------ Exercise data ------
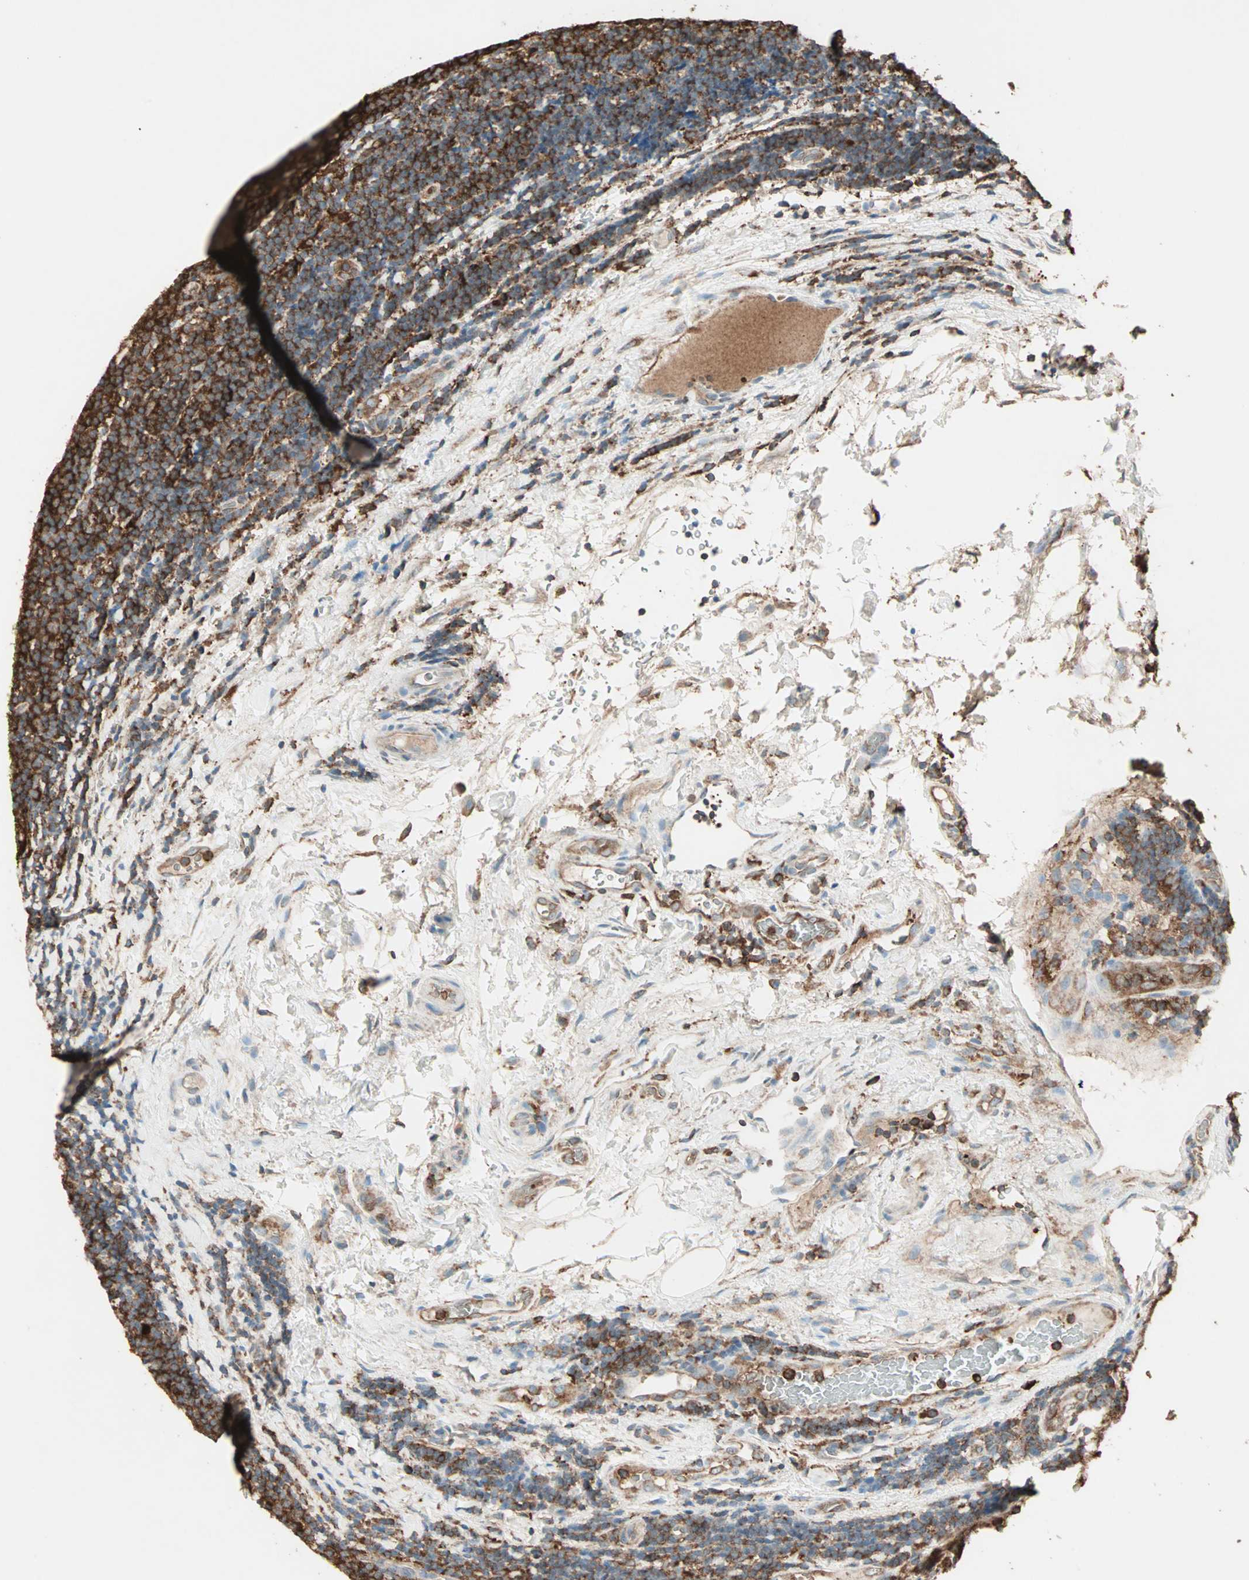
{"staining": {"intensity": "strong", "quantity": ">75%", "location": "cytoplasmic/membranous"}, "tissue": "lymphoma", "cell_type": "Tumor cells", "image_type": "cancer", "snomed": [{"axis": "morphology", "description": "Malignant lymphoma, non-Hodgkin's type, Low grade"}, {"axis": "topography", "description": "Lymph node"}], "caption": "Lymphoma stained with a brown dye demonstrates strong cytoplasmic/membranous positive expression in about >75% of tumor cells.", "gene": "MMP3", "patient": {"sex": "male", "age": 83}}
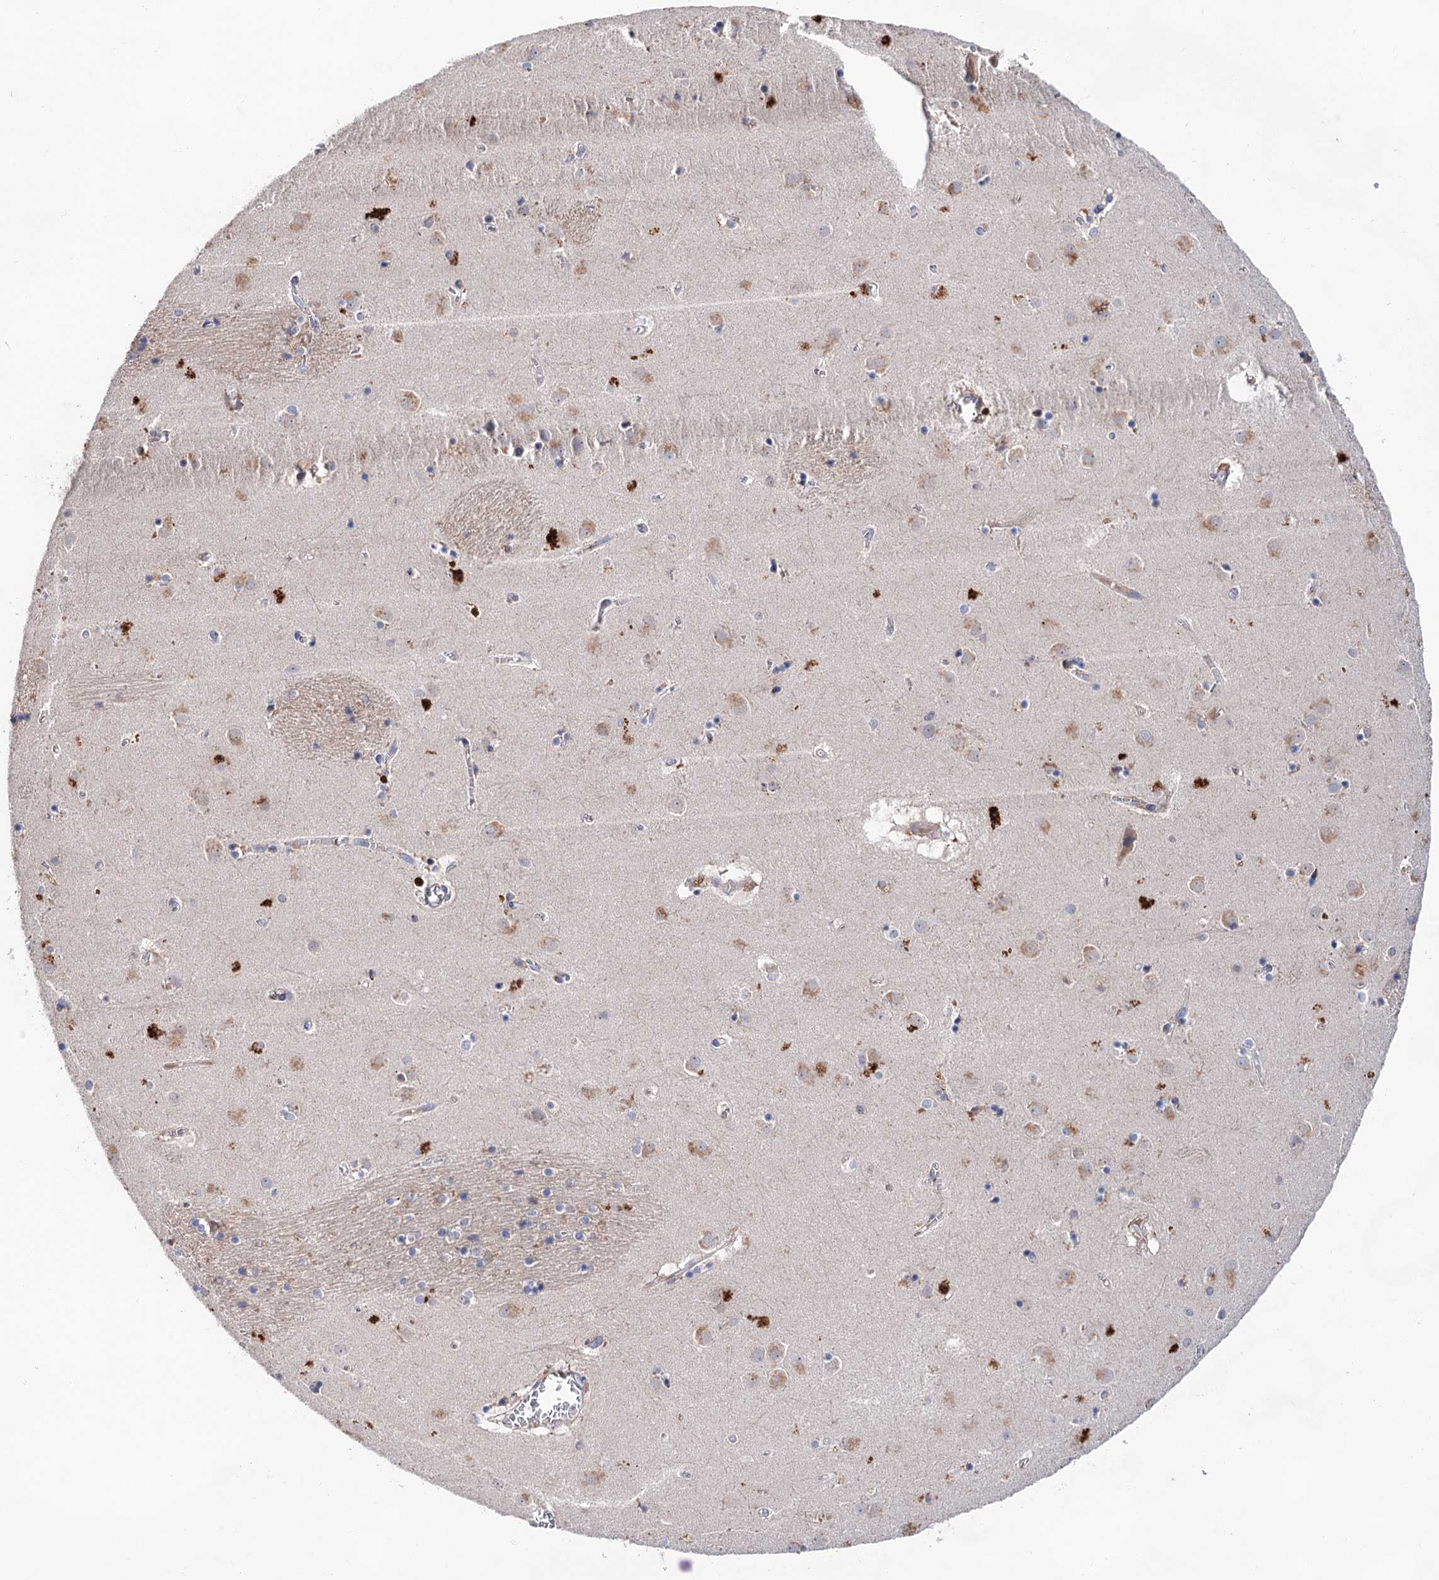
{"staining": {"intensity": "negative", "quantity": "none", "location": "none"}, "tissue": "caudate", "cell_type": "Glial cells", "image_type": "normal", "snomed": [{"axis": "morphology", "description": "Normal tissue, NOS"}, {"axis": "topography", "description": "Lateral ventricle wall"}], "caption": "Immunohistochemical staining of normal human caudate exhibits no significant positivity in glial cells. (DAB (3,3'-diaminobenzidine) IHC visualized using brightfield microscopy, high magnification).", "gene": "TMTC3", "patient": {"sex": "male", "age": 70}}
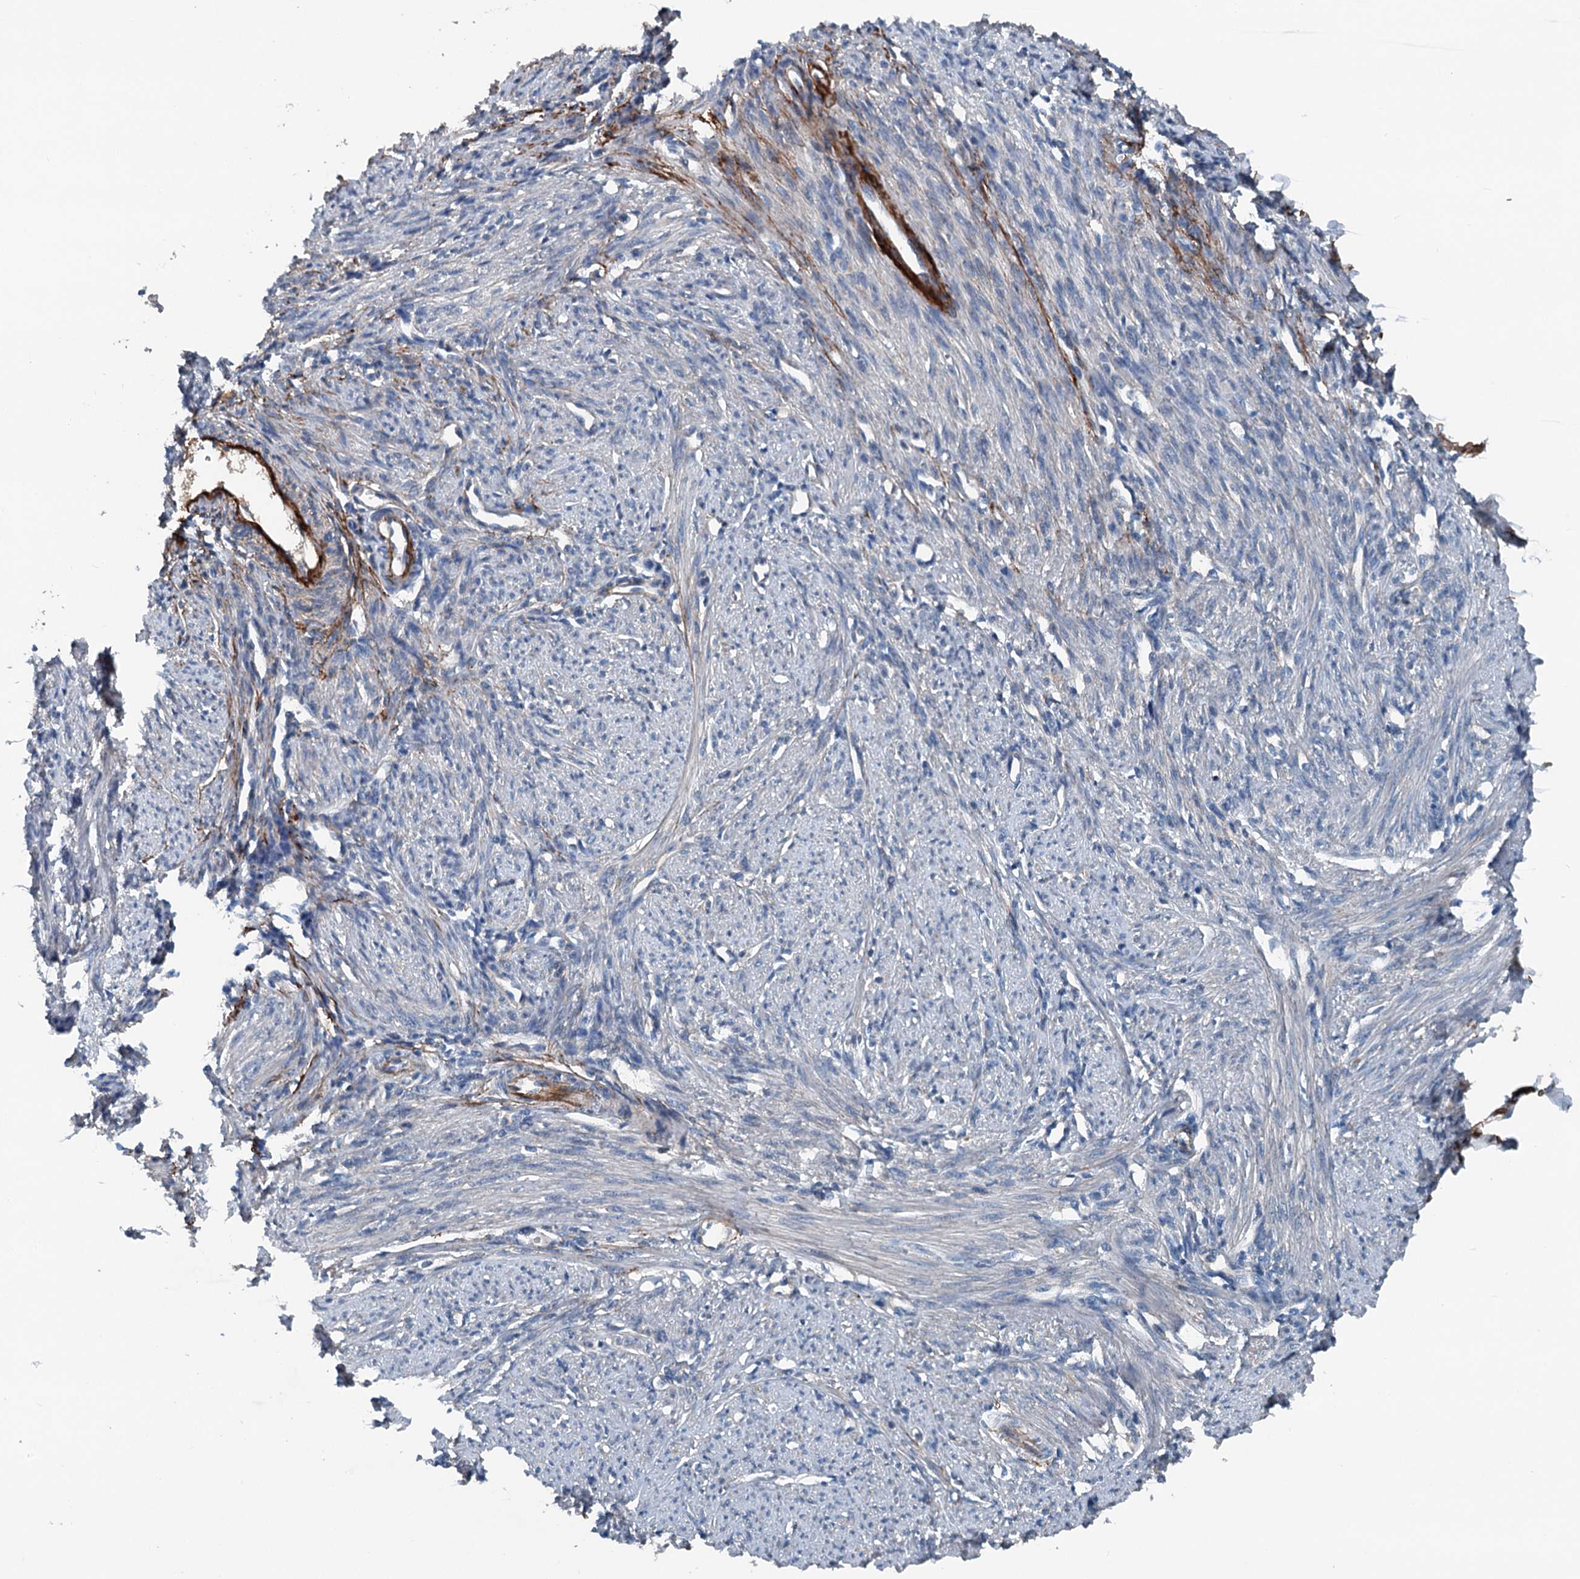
{"staining": {"intensity": "negative", "quantity": "none", "location": "none"}, "tissue": "smooth muscle", "cell_type": "Smooth muscle cells", "image_type": "normal", "snomed": [{"axis": "morphology", "description": "Normal tissue, NOS"}, {"axis": "topography", "description": "Smooth muscle"}, {"axis": "topography", "description": "Uterus"}], "caption": "Image shows no significant protein expression in smooth muscle cells of benign smooth muscle.", "gene": "PDSS1", "patient": {"sex": "female", "age": 59}}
------
Your goal: Leave out the pictures and restate, word for word, the lines from the top of the data through the line containing "staining of normal", both included.

Task solution:
{"staining": {"intensity": "strong", "quantity": ">75%", "location": "cytoplasmic/membranous"}, "tissue": "lymphoma", "cell_type": "Tumor cells", "image_type": "cancer", "snomed": [{"axis": "morphology", "description": "Malignant lymphoma, non-Hodgkin's type, Low grade"}, {"axis": "topography", "description": "Lymph node"}], "caption": "Lymphoma stained with a brown dye demonstrates strong cytoplasmic/membranous positive expression in about >75% of tumor cells.", "gene": "MMP3", "patient": {"sex": "male", "age": 83}}
{"staining": {"intensity": "negative", "quantity": "none", "location": "none"}, "tissue": "caudate", "cell_type": "Glial cells", "image_type": "normal", "snomed": [{"axis": "morphology", "description": "Normal tissue, NOS"}, {"axis": "topography", "description": "Lateral ventricle wall"}], "caption": "Immunohistochemical staining of normal human caudate exhibits no significant positivity in glial cells. (DAB (3,3'-diaminobenzidine) IHC visualized using brightfield microscopy, high magnification).", "gene": "TMTC3", "patient": {"sex": "male", "age": 70}}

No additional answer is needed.